I would like to mention what the contest means. If Sanders wins Clinton and all the pro-Clinton signs, supports, polls, etc. go crashing to the ground. A one percent or slightly larger loss or even a few percents should mean the same just with more drawn out despair and agony over denial. Then the HRC campaign goes to 'hope for a change" to the grueling other states. If Bernie slips behind his best scenario- more agony. If for the first time since the Southern GOP leaning states the optimistic polls are accurate for her she actually may be on her way.
Superdelegates, aka known as the centrist party establishment that affirms this primary was never planned nor should exist in the first place can sweat out the real implications or wallow in the comforts of denial should anything but a crushing Clinton win occur. Forget the magic delegate count if Sanders actually wins the next string of big Dem states. And in NY, if one thing is obvious, there are only Dems and long time registered ones making the decision.
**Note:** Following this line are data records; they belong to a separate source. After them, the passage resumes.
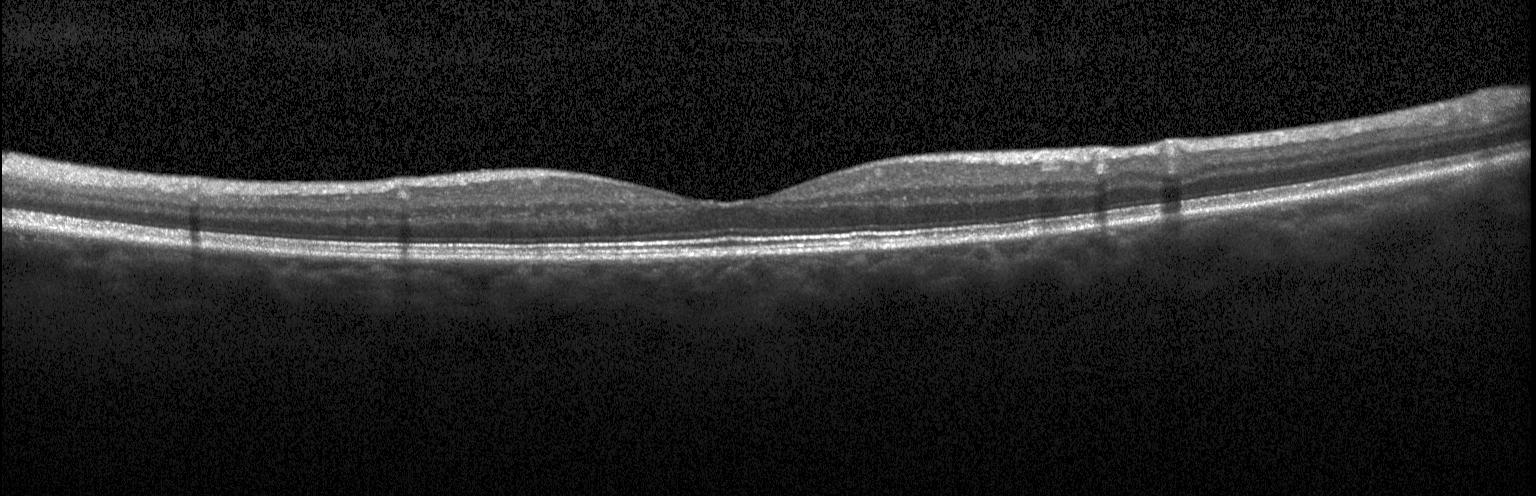

SD-OCT; retinal OCT B-scan
Dx: no CNV, DME, or drusen.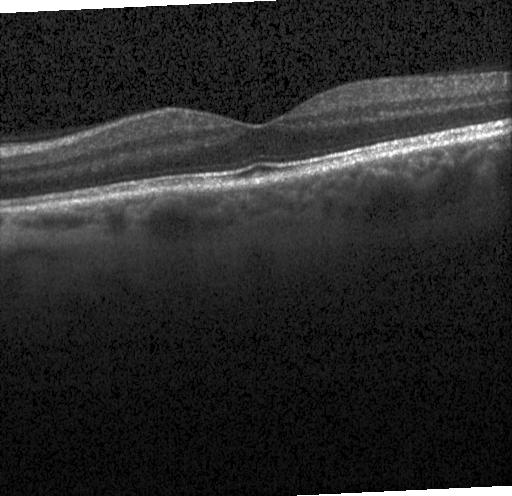
Spectral-domain optical coherence tomography. Macular scan. Retinal OCT B-scan. Acquired on a Heidelberg Spectralis
Diagnosis: neither CNV, DME, nor drusen.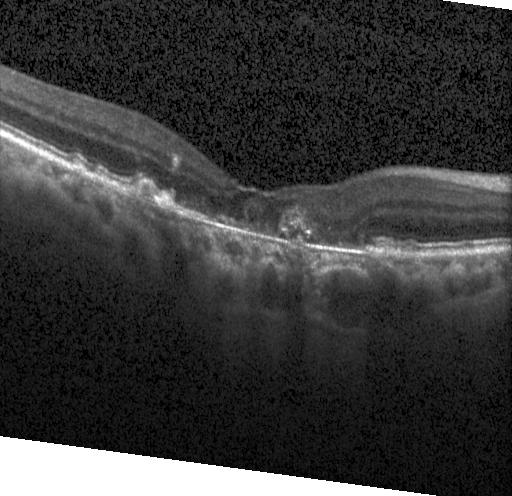

Dx: CNV.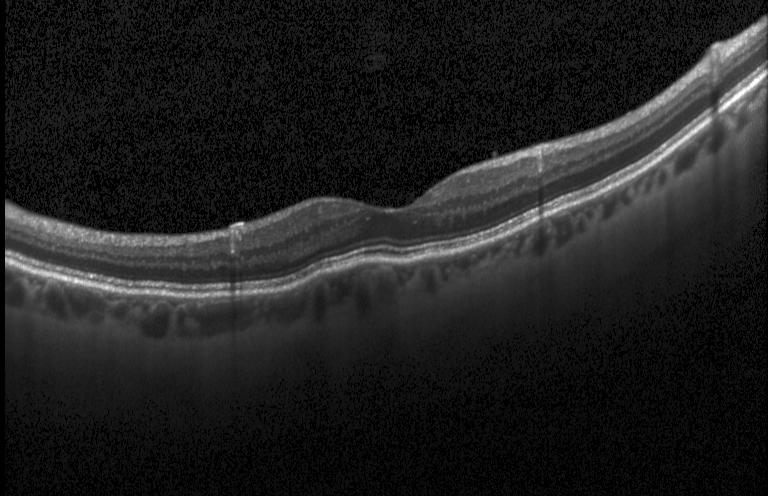

Optical coherence tomography scan, spectral-domain optical coherence tomography, centered on the fovea, acquired on a Heidelberg Spectralis. Impression: no evidence of choroidal neovascularization, diabetic macular edema, or drusen.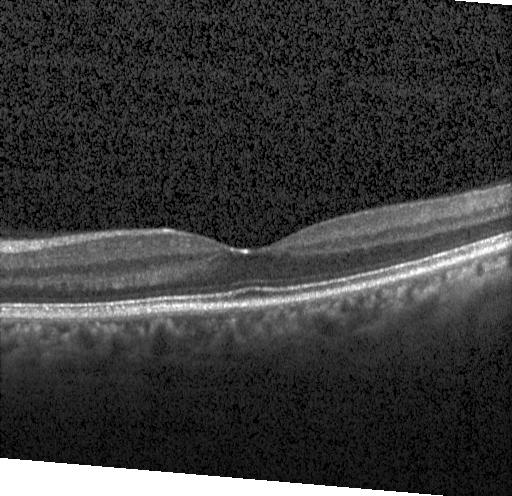 Optical coherence tomography B-scan. SD-OCT. Fovea-centered.
Finding: no choroidal neovascularization, no diabetic macular edema, and no drusen.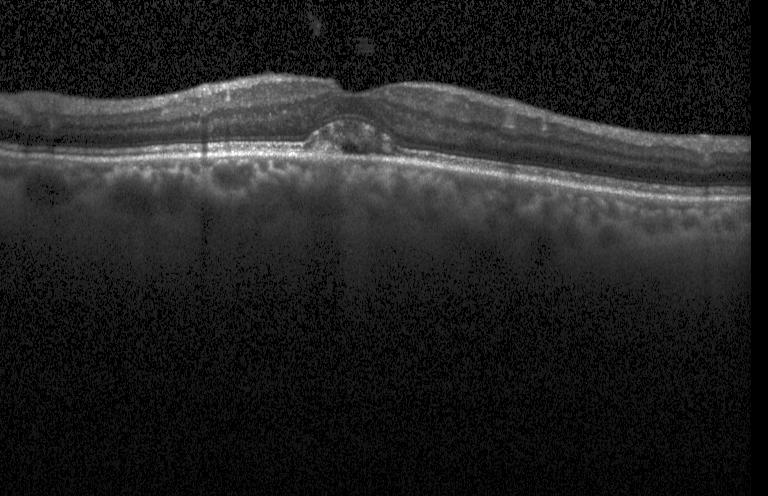

A choroidal neovascular membrane.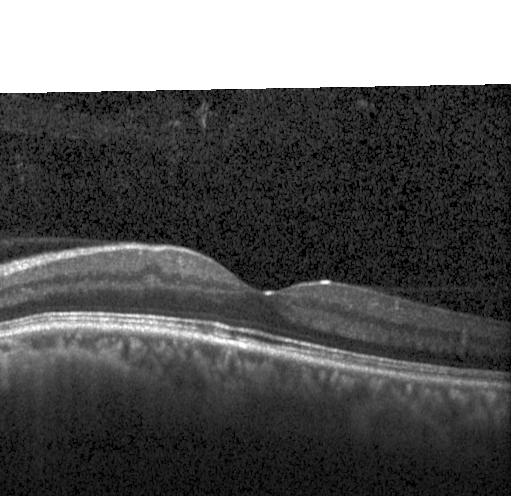 Optical coherence tomography scan · Heidelberg Spectralis · spectral-domain optical coherence tomography — No choroidal neovascularization, no diabetic macular edema, and no drusen.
The entire state party and the blocs that "owe" Hillary will churn out their vote. Anything embarrassing to Clinton is either equally a hit against them or the campaign and her party officials can turn on each other for all anyone really cares. The state party status quo depends on low turnout and rousting the GOTV with party apparatus. The polls gladly concur which is why they are shit in a fired up primary.
2008 was very different so the nail-biting went on longer with the magic number game reversed against Hillary. Edwards was out and so was the fire. And so the Clintons chalked up the state again. Over time they assume they own the state. They seem to as far as the not quite popular party officials are concerned.
I am sure different people have vibes depending on who they talk to. I know some major investors, retail clerks, young and old are voting Sanders- with a passion. But the electorate has a dismaying centrist wobble heavily encouraged by the SAD diet of media, corrupt polls, and fear of the nut job GOP. I for one would like to see just how successful the party is in propping up the Hillary numbers this time- and will not rejoice in either outcome. The party has crippled itself for for the wrong candidate and buried its young talent that could have been showcased instead of creeping into the corners of the Clinton administration. This is not the GOP. IF Sanders wins big enough the super-delegate castle will crumble. And many in the party knew this long before the primary season started, thinking they were awarding a safe seat to the runner up of that last contest. How often, especially for the DWS crew, have they ever been right about that presumption?
It seems fairly certain that NY has the potential to be the sharp end of the axe on these issues. I certainly have no expert opinion how it will go.
For something positive, so long as HRC posters have the hives for submitting postmortems, New Yorkers can vote for Hillary in November on the Working Family Party ticket and thus give the finger to the Dem establishment! There is an intriguing way to solve some of the dilemmas. However, if HRC NEEDS my vote then she by the electoral determinism of our lamentable democracy it is irrelevant especially in New York. Also any declaration of mine or even a bunch of posters on DU is also small potatoes except as a bellwether or someplace to try out healing and wooing to see what might actually work. In fact, we might do well to move to helping our chances downticket where the most needed progress languishes in relative obscurity.
Umbral18
(105 posts)and one batty outsider working to stop the madness.